>>>>

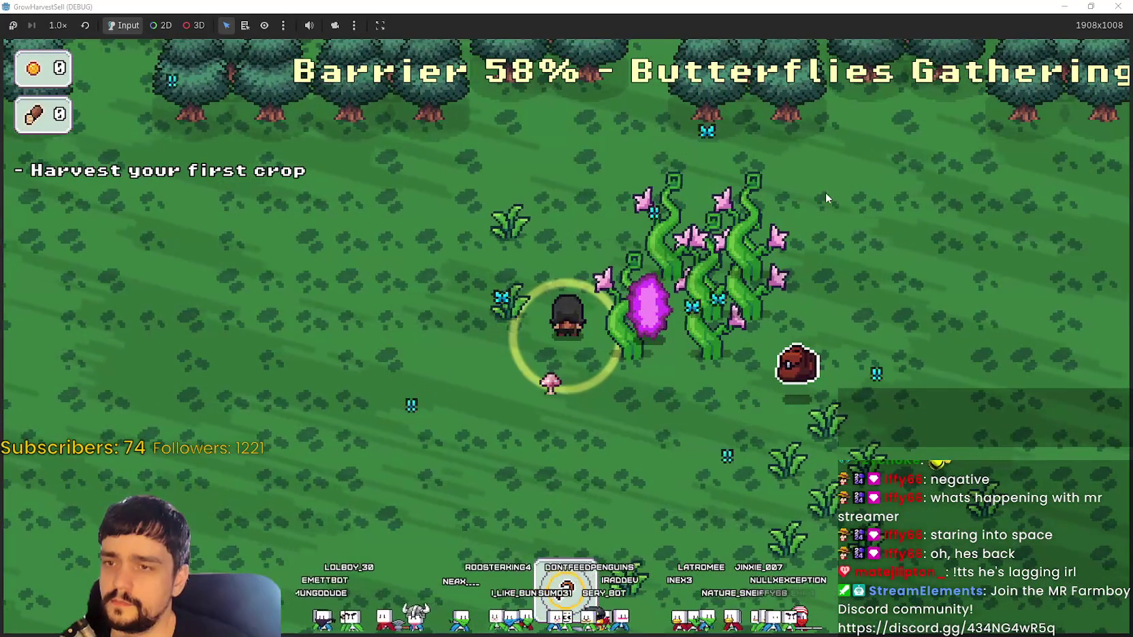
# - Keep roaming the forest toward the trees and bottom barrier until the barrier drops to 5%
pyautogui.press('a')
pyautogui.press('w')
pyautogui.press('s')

<<<<

*REQUIRED WORK:*
Each line above has to be returned exactly. Drop the pictures.

*OUTPUT FOR THIS TASK:*
# - Keep roaming the forest toward the trees and bottom barrier until the barrier drops to 5%
pyautogui.press('a')
pyautogui.press('w')
pyautogui.press('s')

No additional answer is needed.